Children and adults will be encouraged to clamber over Los Angeles artist Sam Durant’s “eco-friendly climbing frame” at Jupiter Artland, near Edinburgh Airport.
A series of five reconstructed gallows are built on top of and into each other to form a single work of art, which the artist describes as his statement against the death penalty.
It has been installed to help mark the fifth season at Jupiter Artland, a sculpture park set up by Robert and Nicky Wilson in the grounds of their Jacobean mansion at Kirknewton.
The grounds have become home to works by Antony Gormley, Anish Kapoor, Jim Lambie, Nathan Coley, Charles Jencks, Cornelia Parker and Ian Hamilton Finlay.
The new work, simply entitled Scaffold, has been sited at the highest point in the apple orchard to the east of Bonnington House, which commands spectacular views of the Pentland Hills.
Durant says the work has been deliberately constructed to resemble a 1970s adventure playground feature and to appeal to children, to address long-running concerns over the notorious “school-to-prison pipeline” in the United States.

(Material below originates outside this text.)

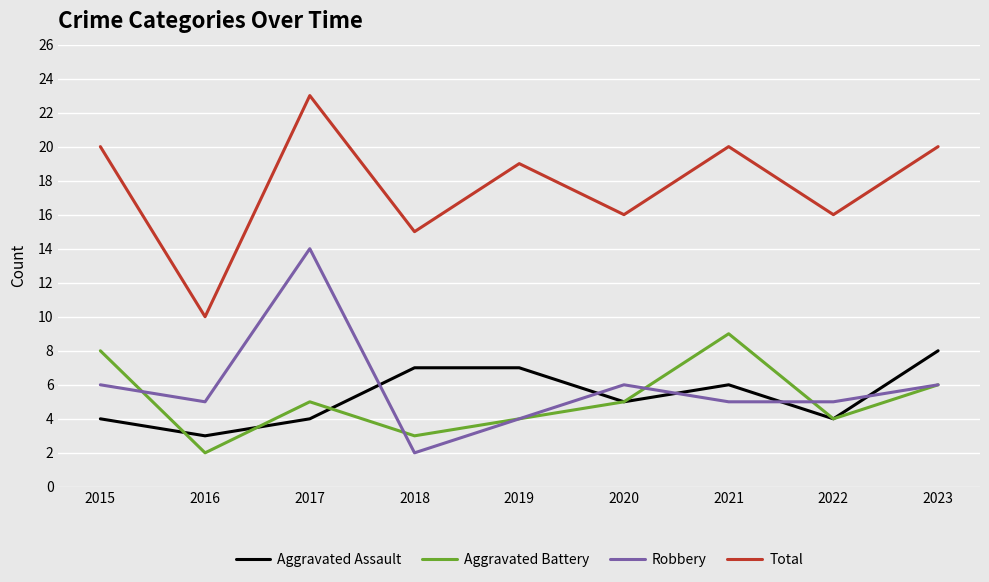

What is the difference between the Total values at 2017 and 2022?

7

Among the executions the various gallows are said to depict are those of John Brown, a militant abolitionist who was captured after leading an anti-slavery revolt in Virginia in 1859, and Iraqi dictator Saddam Hussein, in 2006.
Scaffold, which is 51ft tall and 14ft wide, is the first major temporary work of art to go on display at Jupiter Artland since it opened in 2008.
More than a million people visited the piece last year when it was exhibited as part of German’s vast Documenta arts festival, which is held every five years in the city of Kassel.
It took about two weeks to construct at Jupiter Artland after being shipped from Germany.
The work will be going on display beside the International Criminal Court at The Hague, in the Netherlands, in the autumn after its run in Edinburgh, from next Saturday until 15 September.
Seattle-born Durant, who has just launched a solo show in London, said: “It’s really a commentary on the whole history of the criminal justice system in the United States, and the fact that the death penalty still exists, unlike other parts of the world like Europe.
“That’s part of the reason it’s relevant to show it in Germany and Scotland, but I hope it can also be show in the US one day.
Susanna Beaumont, guest curator at the park, said: “I saw Scaffold in Documenta myself last year and just thought it would be perfect for Jupiter Artland.”